The wives and children of soldiers have laid seize at the Giwa Barracks, Maiduguri, blocking military from sending "poorly armed" soldiers to fight Boko Haram insurgents in Gwoza.
Early on Saturday, the families of Nigerian soldier setup a blockade outside an army barrack to prevent authorities from sending out soldiers.
The protesters blocked the gates of the barracks that houses the 21 Armoured brigade of the Nigerian army and refused to let the army trucks pass through, reported Premium Times.
The families demanded that the Nigerian soldiers be given quality fighting equipment, before they are sent off to fight the Boko Haram insurgents.
The protesters continued to occupy the army gates even on Tuesday.
Following the protest, the authorities at the barracks were forced to reverse the orders to deploy the soldiers to Gwoza.
A soldier in Maiduguri told the local daily that "There was a stand down order on the deployment of troops to Gwoza from Giwa Barracks.

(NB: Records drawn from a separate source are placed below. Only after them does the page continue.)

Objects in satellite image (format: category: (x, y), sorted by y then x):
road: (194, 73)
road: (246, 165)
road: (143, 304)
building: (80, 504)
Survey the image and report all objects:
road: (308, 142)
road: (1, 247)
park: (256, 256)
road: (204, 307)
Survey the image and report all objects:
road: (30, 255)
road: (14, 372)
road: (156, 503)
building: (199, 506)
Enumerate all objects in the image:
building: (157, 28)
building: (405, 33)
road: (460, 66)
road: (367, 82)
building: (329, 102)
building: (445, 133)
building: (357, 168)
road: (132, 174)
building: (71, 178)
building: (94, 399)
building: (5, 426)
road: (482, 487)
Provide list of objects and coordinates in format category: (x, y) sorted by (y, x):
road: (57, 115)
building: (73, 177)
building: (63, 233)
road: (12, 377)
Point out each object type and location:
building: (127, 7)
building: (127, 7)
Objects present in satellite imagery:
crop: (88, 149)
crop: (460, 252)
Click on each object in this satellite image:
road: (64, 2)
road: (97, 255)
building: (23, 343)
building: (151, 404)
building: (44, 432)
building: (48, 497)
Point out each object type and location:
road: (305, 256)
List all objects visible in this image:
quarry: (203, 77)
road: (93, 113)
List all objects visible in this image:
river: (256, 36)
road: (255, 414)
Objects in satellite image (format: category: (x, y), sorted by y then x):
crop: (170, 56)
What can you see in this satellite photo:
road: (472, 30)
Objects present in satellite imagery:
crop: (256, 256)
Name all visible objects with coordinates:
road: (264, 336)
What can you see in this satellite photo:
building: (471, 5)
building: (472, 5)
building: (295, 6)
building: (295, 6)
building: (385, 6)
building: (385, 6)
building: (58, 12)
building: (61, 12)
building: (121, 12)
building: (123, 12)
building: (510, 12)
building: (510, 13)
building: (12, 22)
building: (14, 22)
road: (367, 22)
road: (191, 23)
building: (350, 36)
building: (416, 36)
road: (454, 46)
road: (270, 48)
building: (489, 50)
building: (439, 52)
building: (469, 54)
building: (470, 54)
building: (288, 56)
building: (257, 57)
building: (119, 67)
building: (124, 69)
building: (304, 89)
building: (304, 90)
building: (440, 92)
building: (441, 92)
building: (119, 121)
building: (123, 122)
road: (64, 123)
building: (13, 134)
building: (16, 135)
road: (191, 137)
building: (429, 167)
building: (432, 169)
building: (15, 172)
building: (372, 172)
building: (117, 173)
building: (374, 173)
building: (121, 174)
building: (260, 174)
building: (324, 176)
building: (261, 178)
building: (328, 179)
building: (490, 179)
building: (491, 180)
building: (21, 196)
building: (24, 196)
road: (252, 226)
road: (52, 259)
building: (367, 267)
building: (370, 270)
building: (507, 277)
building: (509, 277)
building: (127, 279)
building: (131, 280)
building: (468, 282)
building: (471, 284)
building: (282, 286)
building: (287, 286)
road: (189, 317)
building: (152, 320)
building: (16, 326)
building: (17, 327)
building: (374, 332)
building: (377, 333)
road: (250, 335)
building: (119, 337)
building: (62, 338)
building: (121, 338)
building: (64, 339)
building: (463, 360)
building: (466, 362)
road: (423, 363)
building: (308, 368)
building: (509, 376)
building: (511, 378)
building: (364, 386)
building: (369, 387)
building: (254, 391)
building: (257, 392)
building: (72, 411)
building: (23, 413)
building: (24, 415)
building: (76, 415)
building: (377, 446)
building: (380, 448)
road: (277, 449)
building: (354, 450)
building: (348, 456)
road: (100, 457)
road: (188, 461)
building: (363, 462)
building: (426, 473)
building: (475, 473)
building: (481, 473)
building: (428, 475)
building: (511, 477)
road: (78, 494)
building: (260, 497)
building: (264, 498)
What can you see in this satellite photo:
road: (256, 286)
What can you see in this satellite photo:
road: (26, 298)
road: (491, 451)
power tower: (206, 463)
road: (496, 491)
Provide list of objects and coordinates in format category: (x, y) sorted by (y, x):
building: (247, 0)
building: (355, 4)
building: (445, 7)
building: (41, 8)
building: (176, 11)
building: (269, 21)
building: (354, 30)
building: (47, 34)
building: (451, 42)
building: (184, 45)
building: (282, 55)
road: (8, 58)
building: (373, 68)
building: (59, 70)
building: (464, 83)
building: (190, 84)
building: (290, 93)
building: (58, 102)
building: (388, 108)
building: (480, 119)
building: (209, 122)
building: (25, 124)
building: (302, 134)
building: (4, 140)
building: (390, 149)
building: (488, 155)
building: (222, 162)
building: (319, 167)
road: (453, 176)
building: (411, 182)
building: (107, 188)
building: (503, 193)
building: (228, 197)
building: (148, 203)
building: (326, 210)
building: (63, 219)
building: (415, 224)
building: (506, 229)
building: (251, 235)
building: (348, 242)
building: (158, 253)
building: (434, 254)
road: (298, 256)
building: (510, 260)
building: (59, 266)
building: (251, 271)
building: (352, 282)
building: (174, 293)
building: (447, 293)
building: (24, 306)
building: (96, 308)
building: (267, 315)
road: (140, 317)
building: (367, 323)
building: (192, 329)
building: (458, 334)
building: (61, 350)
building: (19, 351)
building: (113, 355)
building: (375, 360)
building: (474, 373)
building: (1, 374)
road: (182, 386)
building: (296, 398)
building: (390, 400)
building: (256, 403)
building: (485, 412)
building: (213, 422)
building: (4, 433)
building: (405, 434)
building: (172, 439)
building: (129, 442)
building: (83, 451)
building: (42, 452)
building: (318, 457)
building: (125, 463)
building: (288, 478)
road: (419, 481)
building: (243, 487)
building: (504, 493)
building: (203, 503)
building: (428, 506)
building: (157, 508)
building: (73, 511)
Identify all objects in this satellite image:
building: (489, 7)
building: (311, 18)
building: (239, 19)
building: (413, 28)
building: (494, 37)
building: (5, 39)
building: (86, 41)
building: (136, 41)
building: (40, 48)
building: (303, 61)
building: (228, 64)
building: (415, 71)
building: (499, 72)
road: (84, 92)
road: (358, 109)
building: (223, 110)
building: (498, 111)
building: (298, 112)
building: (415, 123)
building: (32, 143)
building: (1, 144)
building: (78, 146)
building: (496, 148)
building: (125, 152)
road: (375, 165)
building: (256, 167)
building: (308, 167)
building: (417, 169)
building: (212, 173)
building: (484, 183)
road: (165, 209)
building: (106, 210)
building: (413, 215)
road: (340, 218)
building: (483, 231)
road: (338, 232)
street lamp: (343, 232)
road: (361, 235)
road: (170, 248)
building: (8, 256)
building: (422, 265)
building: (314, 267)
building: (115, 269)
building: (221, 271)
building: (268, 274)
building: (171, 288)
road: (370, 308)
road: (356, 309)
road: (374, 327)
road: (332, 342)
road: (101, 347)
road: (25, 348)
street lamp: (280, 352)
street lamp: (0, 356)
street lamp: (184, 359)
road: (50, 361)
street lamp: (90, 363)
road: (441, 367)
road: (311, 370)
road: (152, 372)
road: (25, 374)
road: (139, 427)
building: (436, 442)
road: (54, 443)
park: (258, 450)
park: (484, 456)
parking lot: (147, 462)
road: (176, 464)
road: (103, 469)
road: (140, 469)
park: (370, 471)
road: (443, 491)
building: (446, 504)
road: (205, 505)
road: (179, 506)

So we are watching for now; the women really tried and we expect the ogas (superiors) to start thinking better arms for us, or no deployment ".
The Nigerian Army, however, in a statement said that it was normal for any family member to interfere with Army's procedures.
"Furthermore, it was made clear that while the Army remains sensitive to the needs of the family members, it was not normal or proper for any Officer or Soldier to decide where he or she be deployed, neither will such demand be encouraged from spouses in a period of serious operation when the entire nation was depending on the Army to address the security challenges," the statement read.
Earlier last week, Boko Haram seized Gwoza and since then several hundreds of citizens, including soldiers have been killed by the group.
In the past too Nigerian soldiers have raised issues of poor weapons being supplied to them. There has been a growing dissatisfaction with the military top brass about soldiers having a better armed enemy such as the Boko Haram.
A wife of a soldier, who spoke to the BBC on condition of anonymity, said: "Now [the army] want to send our husbands to Gwoza and we said 'no'."
"Our husbands have been fighting Boko Haram for six years now. If they get killed or injured, they [the army] will not take care for us," she added.